● **Request**
Pictures do not belong in your copy. Repeat all the other data exactly.

● **Records to use**
◇ ◇ ◇

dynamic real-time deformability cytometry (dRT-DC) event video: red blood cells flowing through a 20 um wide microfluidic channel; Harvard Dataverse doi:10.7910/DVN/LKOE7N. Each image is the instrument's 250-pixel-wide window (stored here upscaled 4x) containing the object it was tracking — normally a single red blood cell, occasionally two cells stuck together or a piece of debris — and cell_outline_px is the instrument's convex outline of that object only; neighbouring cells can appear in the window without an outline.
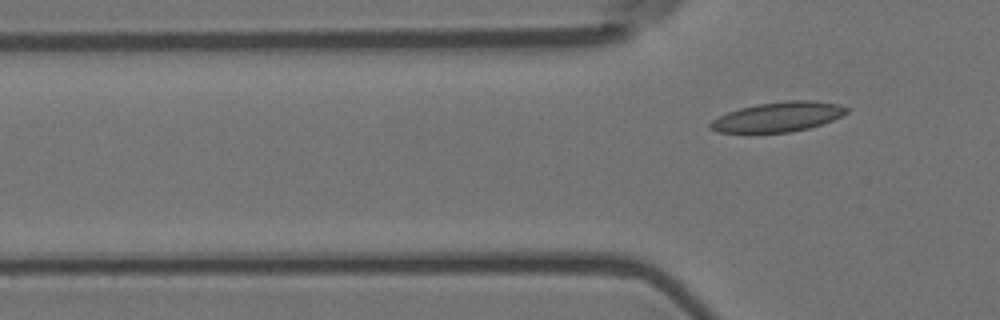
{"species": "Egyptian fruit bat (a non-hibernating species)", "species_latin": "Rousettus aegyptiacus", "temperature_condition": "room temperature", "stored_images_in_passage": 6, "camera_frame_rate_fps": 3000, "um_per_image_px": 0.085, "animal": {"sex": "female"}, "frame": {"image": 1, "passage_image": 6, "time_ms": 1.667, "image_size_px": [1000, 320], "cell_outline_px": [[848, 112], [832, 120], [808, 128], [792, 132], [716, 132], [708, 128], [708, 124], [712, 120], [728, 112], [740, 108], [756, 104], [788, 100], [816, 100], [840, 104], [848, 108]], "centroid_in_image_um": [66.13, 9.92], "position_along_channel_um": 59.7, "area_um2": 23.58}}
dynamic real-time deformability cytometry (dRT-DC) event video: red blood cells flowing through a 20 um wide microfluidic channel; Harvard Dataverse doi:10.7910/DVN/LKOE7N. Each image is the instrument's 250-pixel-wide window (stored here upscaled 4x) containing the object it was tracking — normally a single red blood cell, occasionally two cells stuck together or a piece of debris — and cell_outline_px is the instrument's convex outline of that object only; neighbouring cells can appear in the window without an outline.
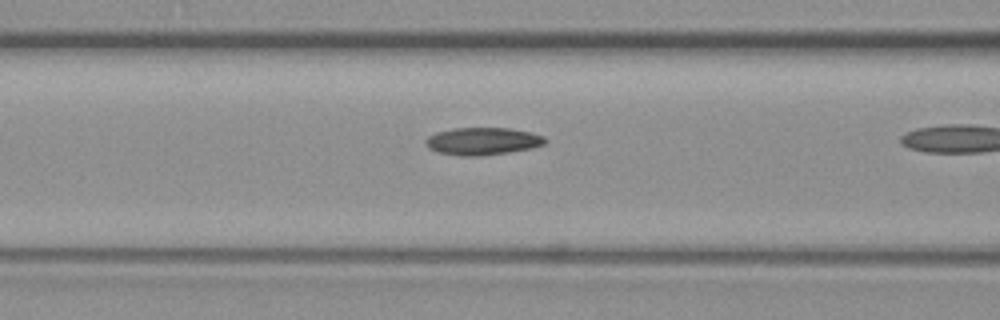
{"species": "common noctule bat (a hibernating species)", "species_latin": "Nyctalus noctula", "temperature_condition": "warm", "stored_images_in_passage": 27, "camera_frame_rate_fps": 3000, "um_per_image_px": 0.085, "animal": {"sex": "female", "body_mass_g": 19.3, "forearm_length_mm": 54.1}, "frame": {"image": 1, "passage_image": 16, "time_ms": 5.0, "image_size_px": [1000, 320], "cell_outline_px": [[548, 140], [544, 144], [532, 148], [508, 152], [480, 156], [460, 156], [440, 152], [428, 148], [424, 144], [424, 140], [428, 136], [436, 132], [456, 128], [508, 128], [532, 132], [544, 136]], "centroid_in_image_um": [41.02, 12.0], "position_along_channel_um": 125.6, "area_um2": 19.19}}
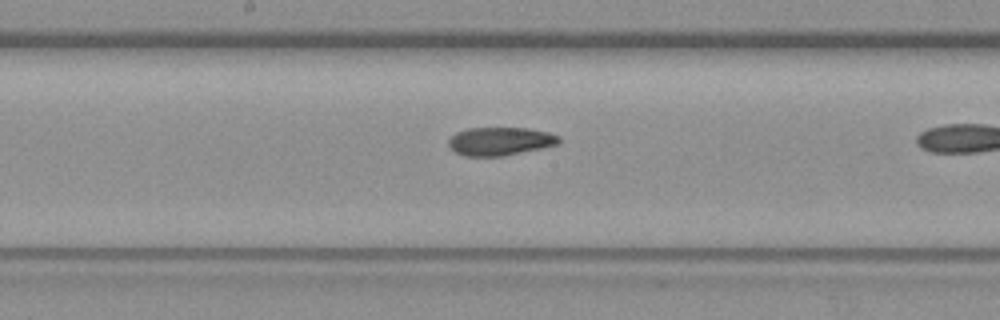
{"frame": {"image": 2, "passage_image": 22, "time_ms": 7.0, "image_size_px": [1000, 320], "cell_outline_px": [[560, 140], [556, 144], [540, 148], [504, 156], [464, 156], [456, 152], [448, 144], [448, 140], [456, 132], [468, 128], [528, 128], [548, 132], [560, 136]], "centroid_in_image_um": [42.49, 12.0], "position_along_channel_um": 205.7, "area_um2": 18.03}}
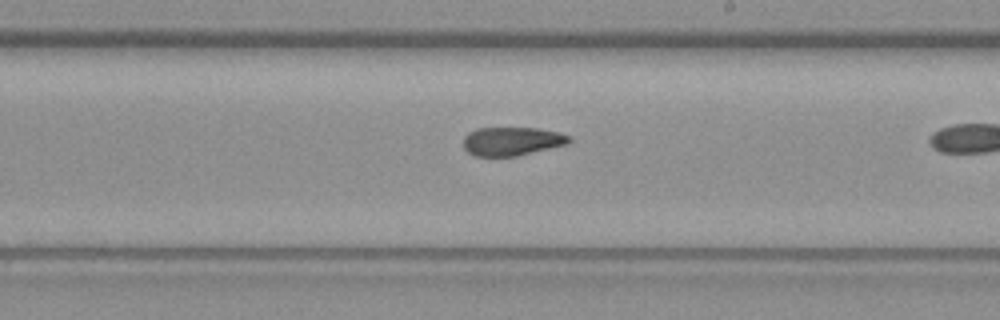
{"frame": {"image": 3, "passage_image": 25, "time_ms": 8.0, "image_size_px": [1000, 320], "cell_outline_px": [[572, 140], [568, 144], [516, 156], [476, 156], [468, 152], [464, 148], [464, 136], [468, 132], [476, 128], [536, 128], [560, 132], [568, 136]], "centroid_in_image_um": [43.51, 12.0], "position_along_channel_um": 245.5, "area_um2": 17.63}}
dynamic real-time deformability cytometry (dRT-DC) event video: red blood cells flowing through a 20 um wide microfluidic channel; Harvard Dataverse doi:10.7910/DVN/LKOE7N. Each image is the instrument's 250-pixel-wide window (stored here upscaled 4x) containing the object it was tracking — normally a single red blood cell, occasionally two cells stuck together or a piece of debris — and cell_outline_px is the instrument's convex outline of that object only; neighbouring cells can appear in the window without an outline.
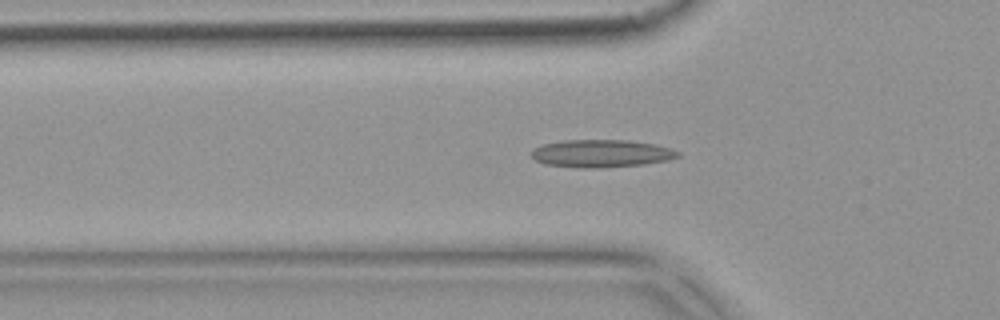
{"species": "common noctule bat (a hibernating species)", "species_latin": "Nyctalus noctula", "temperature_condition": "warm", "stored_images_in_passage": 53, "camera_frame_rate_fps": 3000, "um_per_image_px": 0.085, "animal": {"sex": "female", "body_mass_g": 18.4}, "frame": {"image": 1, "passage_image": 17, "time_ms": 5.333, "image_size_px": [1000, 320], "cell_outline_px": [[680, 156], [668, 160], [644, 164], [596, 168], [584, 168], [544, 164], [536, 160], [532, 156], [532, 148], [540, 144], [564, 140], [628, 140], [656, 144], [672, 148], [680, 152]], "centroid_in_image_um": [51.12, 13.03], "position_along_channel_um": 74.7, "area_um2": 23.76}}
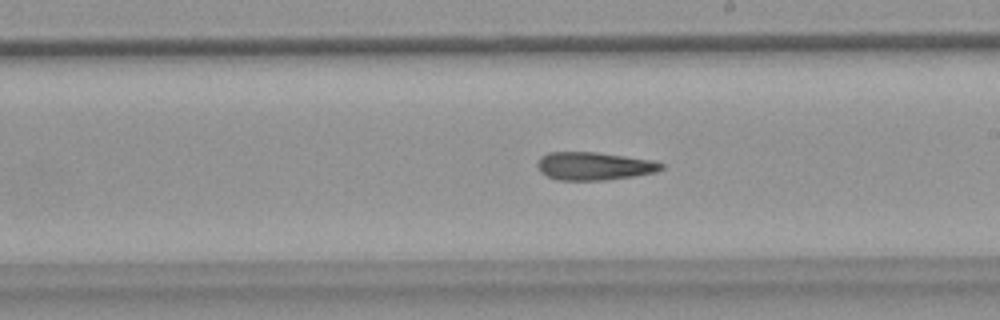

◇ ◇ ◇

● **Finished exercise**
dynamic real-time deformability cytometry (dRT-DC) event video: red blood cells flowing through a 20 um wide microfluidic channel; Harvard Dataverse doi:10.7910/DVN/LKOE7N. Each image is the instrument's 250-pixel-wide window (stored here upscaled 4x) containing the object it was tracking — normally a single red blood cell, occasionally two cells stuck together or a piece of debris — and cell_outline_px is the instrument's convex outline of that object only; neighbouring cells can appear in the window without an outline.
{"species": "Egyptian fruit bat (a non-hibernating species)", "species_latin": "Rousettus aegyptiacus", "temperature_condition": "room temperature", "stored_images_in_passage": 6, "camera_frame_rate_fps": 3000, "um_per_image_px": 0.085, "animal": {"sex": "female"}, "frame": {"image": 1, "passage_image": 6, "time_ms": 1.667, "image_size_px": [1000, 320], "cell_outline_px": [[848, 112], [832, 120], [808, 128], [792, 132], [716, 132], [708, 128], [708, 124], [712, 120], [728, 112], [740, 108], [756, 104], [788, 100], [816, 100], [840, 104], [848, 108]], "centroid_in_image_um": [66.13, 9.92], "position_along_channel_um": 59.7, "area_um2": 23.58}}
dynamic real-time deformability cytometry (dRT-DC) event video: red blood cells flowing through a 20 um wide microfluidic channel; Harvard Dataverse doi:10.7910/DVN/LKOE7N. Each image is the instrument's 250-pixel-wide window (stored here upscaled 4x) containing the object it was tracking — normally a single red blood cell, occasionally two cells stuck together or a piece of debris — and cell_outline_px is the instrument's convex outline of that object only; neighbouring cells can appear in the window without an outline.
{"species": "common noctule bat (a hibernating species)", "species_latin": "Nyctalus noctula", "temperature_condition": "warm", "stored_images_in_passage": 27, "camera_frame_rate_fps": 3000, "um_per_image_px": 0.085, "animal": {"sex": "female", "body_mass_g": 19.3, "forearm_length_mm": 54.1}, "frame": {"image": 1, "passage_image": 16, "time_ms": 5.0, "image_size_px": [1000, 320], "cell_outline_px": [[548, 140], [544, 144], [532, 148], [508, 152], [480, 156], [460, 156], [440, 152], [428, 148], [424, 144], [424, 140], [428, 136], [436, 132], [456, 128], [508, 128], [532, 132], [544, 136]], "centroid_in_image_um": [41.02, 12.0], "position_along_channel_um": 125.6, "area_um2": 19.19}}
{"frame": {"image": 2, "passage_image": 22, "time_ms": 7.0, "image_size_px": [1000, 320], "cell_outline_px": [[560, 140], [556, 144], [540, 148], [504, 156], [464, 156], [456, 152], [448, 144], [448, 140], [456, 132], [468, 128], [528, 128], [548, 132], [560, 136]], "centroid_in_image_um": [42.49, 12.0], "position_along_channel_um": 205.7, "area_um2": 18.03}}
{"frame": {"image": 3, "passage_image": 25, "time_ms": 8.0, "image_size_px": [1000, 320], "cell_outline_px": [[572, 140], [568, 144], [516, 156], [476, 156], [468, 152], [464, 148], [464, 136], [468, 132], [476, 128], [536, 128], [560, 132], [568, 136]], "centroid_in_image_um": [43.51, 12.0], "position_along_channel_um": 245.5, "area_um2": 17.63}}
dynamic real-time deformability cytometry (dRT-DC) event video: red blood cells flowing through a 20 um wide microfluidic channel; Harvard Dataverse doi:10.7910/DVN/LKOE7N. Each image is the instrument's 250-pixel-wide window (stored here upscaled 4x) containing the object it was tracking — normally a single red blood cell, occasionally two cells stuck together or a piece of debris — and cell_outline_px is the instrument's convex outline of that object only; neighbouring cells can appear in the window without an outline.
{"species": "common noctule bat (a hibernating species)", "species_latin": "Nyctalus noctula", "temperature_condition": "warm", "stored_images_in_passage": 53, "camera_frame_rate_fps": 3000, "um_per_image_px": 0.085, "animal": {"sex": "female", "body_mass_g": 18.4}, "frame": {"image": 1, "passage_image": 17, "time_ms": 5.333, "image_size_px": [1000, 320], "cell_outline_px": [[680, 156], [668, 160], [644, 164], [596, 168], [584, 168], [544, 164], [536, 160], [532, 156], [532, 148], [540, 144], [564, 140], [628, 140], [656, 144], [672, 148], [680, 152]], "centroid_in_image_um": [51.12, 13.03], "position_along_channel_um": 74.7, "area_um2": 23.76}}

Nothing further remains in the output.